(Dataset excerpts)
*** Block opens ***

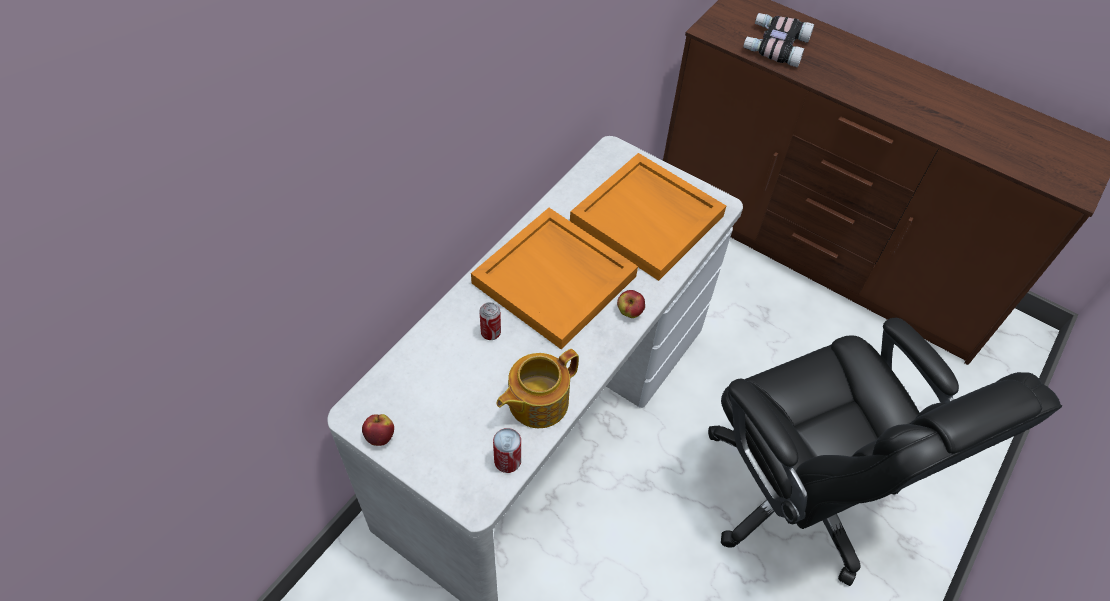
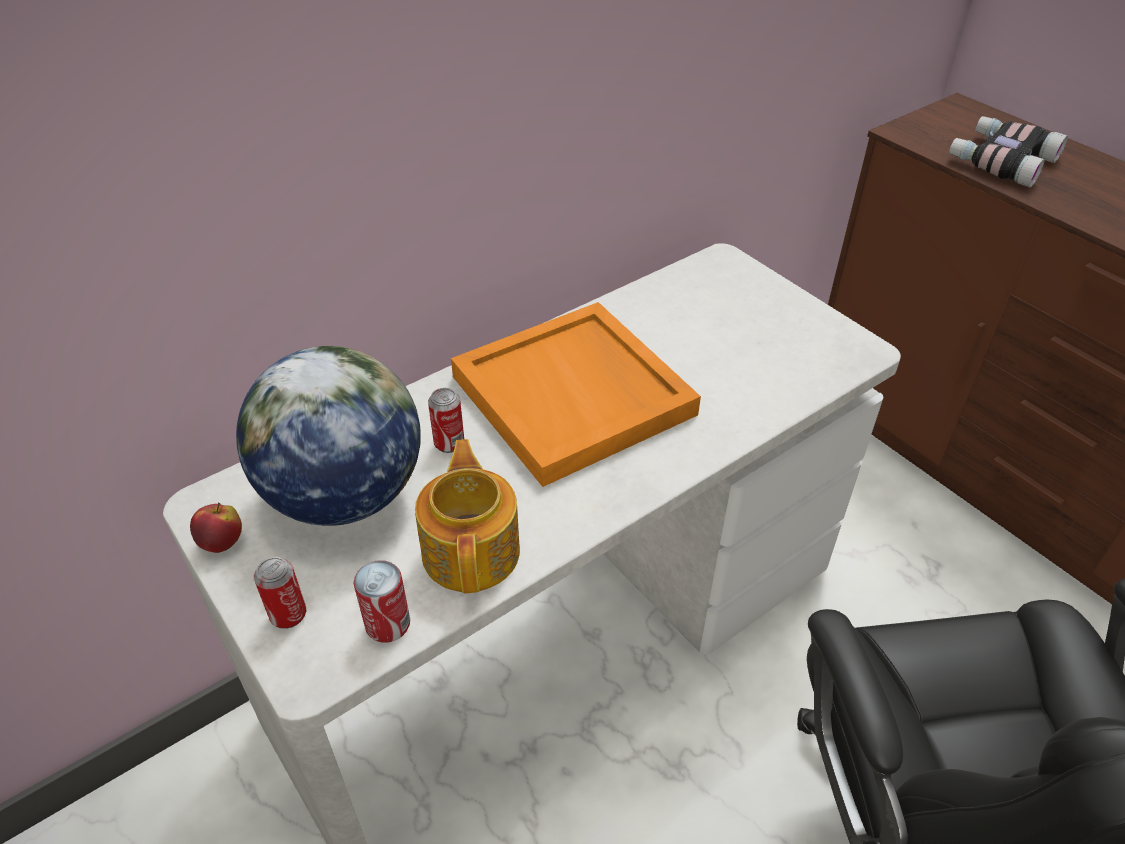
camera: 20 degrees right, 10 degrees down
teapot [496,349,579,428] -> teapot turned 105 degrees clockwise [415,439,520,593]
orange tray [570,153,726,281] -> none
apple [617,290,645,318] -> none
none -> globe [236,346,420,526]
none -> can [254,557,306,629]

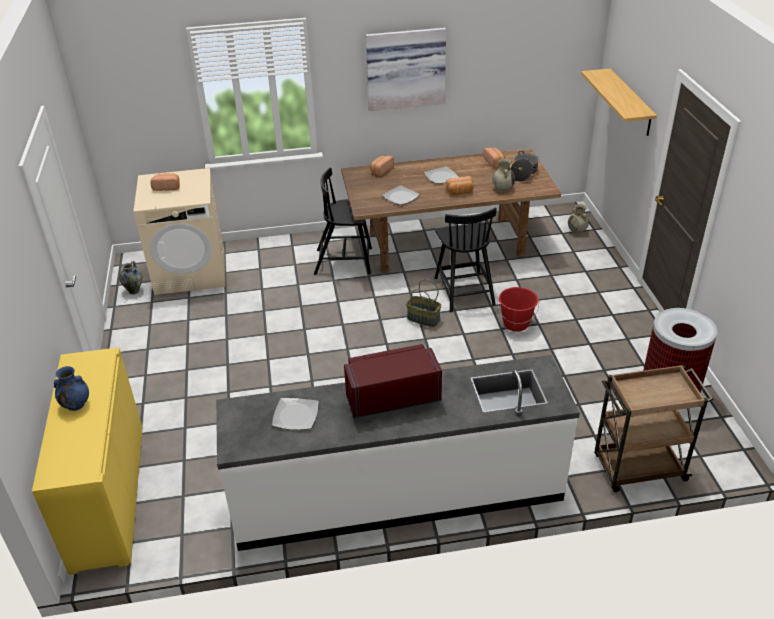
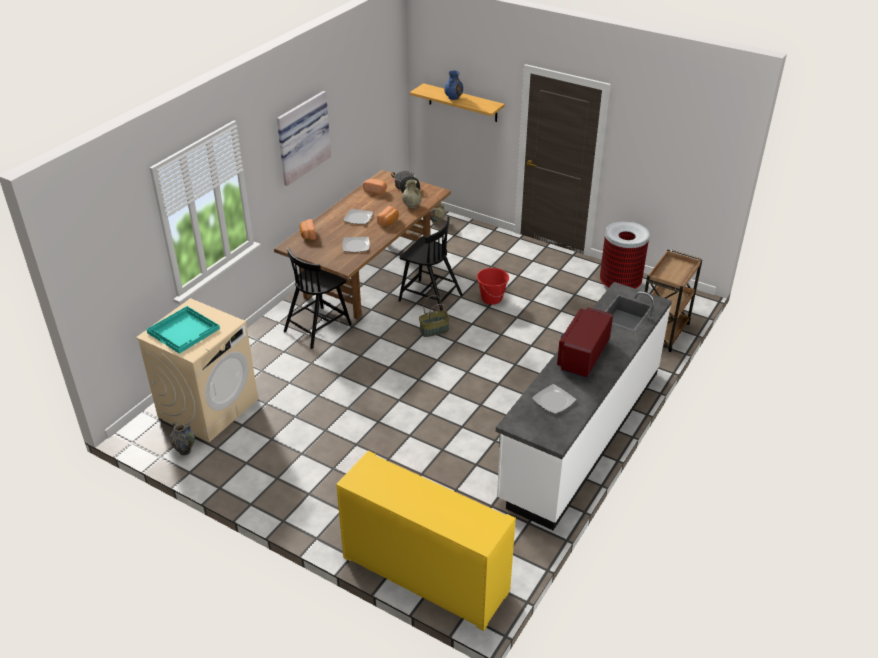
camera: 50 degrees left, 0 degrees up
blue vase [54,366,89,411] -> blue vase moved to [444,70,463,100]
bread [150,173,180,191] -> turquoise tray [146,306,220,354]

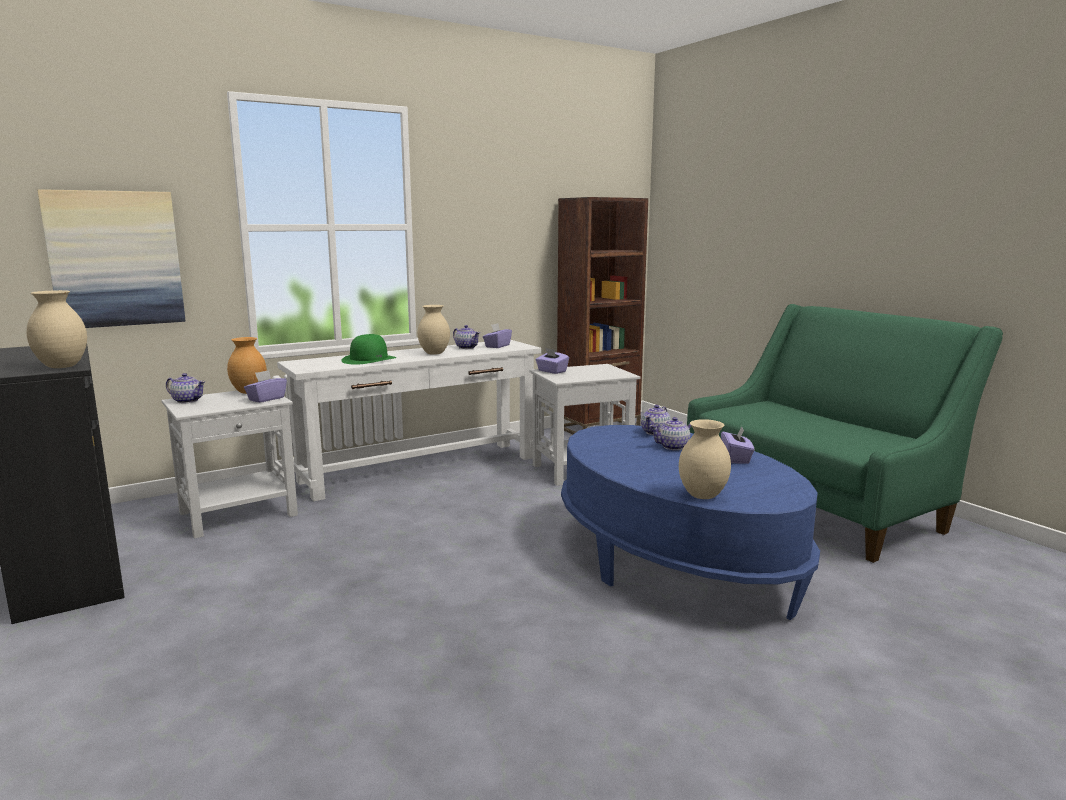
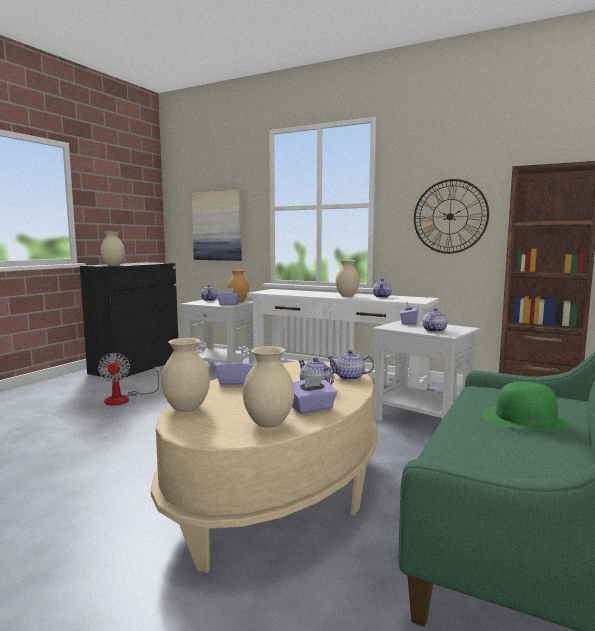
camera: 60 degrees right, 5 degrees down
green hat [341,334,396,365] -> green hat moved to [482,382,572,430]
purple tissue box [483,323,512,348] -> purple tissue box moved to [215,353,253,385]
blue coffee table [561,425,820,620] -> beige coffee table [151,361,378,573]
none -> fan [98,353,161,405]
none -> beige vase [243,346,294,428]
none -> wall clock [414,179,489,254]
none -> teapot [422,308,447,332]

*** Block closes ***

## What you need to do
Would you restate the records above word for word and exclude the pictures?

## Task answer
camera: 20 degrees right, 10 degrees down
teapot [496,349,579,428] -> teapot turned 105 degrees clockwise [415,439,520,593]
orange tray [570,153,726,281] -> none
apple [617,290,645,318] -> none
none -> globe [236,346,420,526]
none -> can [254,557,306,629]

camera: 50 degrees left, 0 degrees up
blue vase [54,366,89,411] -> blue vase moved to [444,70,463,100]
bread [150,173,180,191] -> turquoise tray [146,306,220,354]

camera: 60 degrees right, 5 degrees down
green hat [341,334,396,365] -> green hat moved to [482,382,572,430]
purple tissue box [483,323,512,348] -> purple tissue box moved to [215,353,253,385]
blue coffee table [561,425,820,620] -> beige coffee table [151,361,378,573]
none -> fan [98,353,161,405]
none -> beige vase [243,346,294,428]
none -> wall clock [414,179,489,254]
none -> teapot [422,308,447,332]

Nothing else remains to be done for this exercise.